The difficult stories of the sisters in Arizona: There have never been so many dead every day

To medical professionals in the U.S. state of Arizona, it seemed until now that footage of overcrowded hospitals, exhausted nurses, and bodies piled up in morgues showed some remote places like Wuhan or northern Italy.

But now they find themselves on the front lines in the fight against covid-19. Namely, Arizona is becoming one of the world’s hotbeds of coronavirus.

“We take care of the doctors who got infected, we take care of the mothers”

A nurse in the intensive care unit in Phoenix said tears well up in her eyes when she remembers all those people who died of covid-19 in her hospital. Medical staff in the Arizona capital describe crowded emergency services in which patients are placed on a respirator while waiting for a vacancy in an intensive care unit.

“We take care of the doctors who got infected, we take care of the mothers. Last week we took the 48-year-old mother off the life support machine and I stood next to her 17-year-old son until she passed away,” Angela Muzzy said. a nurse at Tucson Medical Center, where all 20 intensive care beds filled for coronavirus patients were filled.

More than 2,400 people were hospitalized in one week

Arizona state hospitals are now full of patients, some of whom are in critical condition.
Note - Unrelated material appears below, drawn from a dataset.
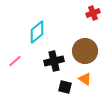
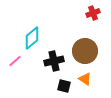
cyan diamond: moved 5 px left, 6 px down
black square: moved 1 px left, 1 px up
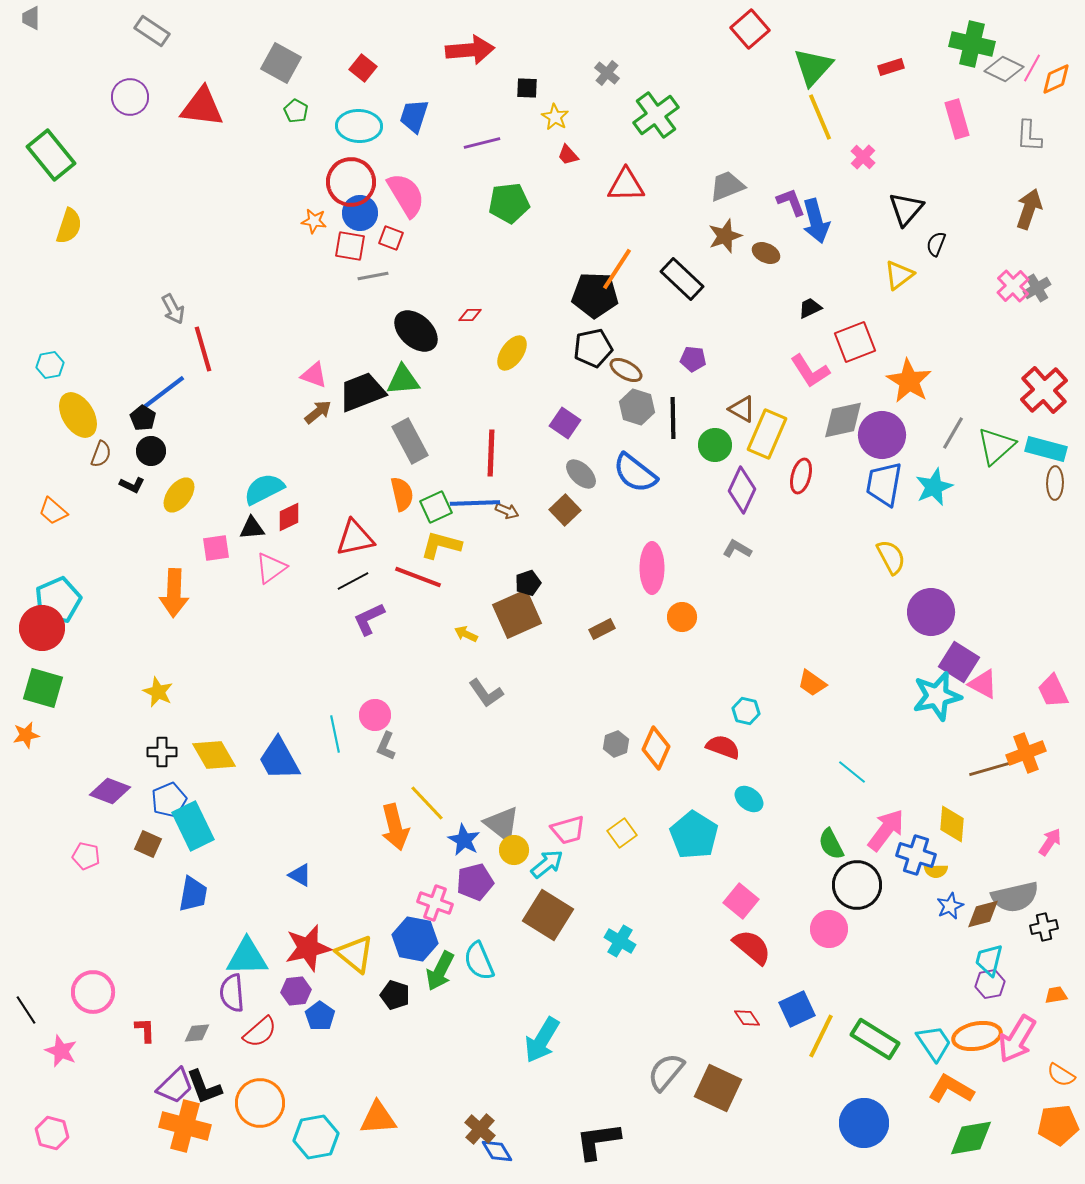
Arizona had more than 66,000 confirmed cases on Friday, up from just over 20,000 on June 1st. Thousands of new infections are reported every day, and so far 1,535 people have died, writes the AP.

More than 2,400 people were hospitalized this week, up from about 1,000 three weeks earlier. More than 600 beds are now filled in the intensive care unit, where two-thirds are infected on respirators and sedatives.

Patients on respirators are placed in an induced coma while machines breathe instead. They are connected to multiple infusions. They can stay in the intensive care unit for weeks or months.

The nurses have a 12-hour work shift, wearing protective suits, masks, gloves and goggles. Patients are cut off from their families, and often from reality. They are often turned on their stomachs to make their breathing easier. This procedure helps patients, but is a very arduous task for medical professionals; sometimes six to eight nurses need to be hired for this.

“She suddenly got worse.”

Younger sisters find it hardest to die young people who were previously healthy. For example, they were very hard hit by the death of a woman under the age of 25 who died in Scottsdale.

“She suddenly got worse,” said Caroline Maloney, a nurse at HonorHealth’s Scottsdale Osborn Medical Center.

“It was very emotional. One nurse couldn’t talk about it at all anymore,” Maloney said.

In another case, a woman in her forties went to the emergency room with symptoms of coronavirus, was tested and sent home. Her family also fell ill and she returned to the hospital when her condition worsened. She soon ended up in the intensive care unit. At first she resisted being put on a respirator.

“She told me she was afraid of intubation. She asked me if I would stay here and hold her hand and I promised her she would be fine,” the nurse said.

“She survived two and a half weeks. We did everything… We did everything we could and she eventually died. Things like that happen all the time, all the time, all the time,” she added.

“I don’t think there’s a shift where someone doesn’t die. It’s awful. We’re already numb,” said another nurse working in the intensive care unit.

“I’ve never seen so many people die every day before,” she said.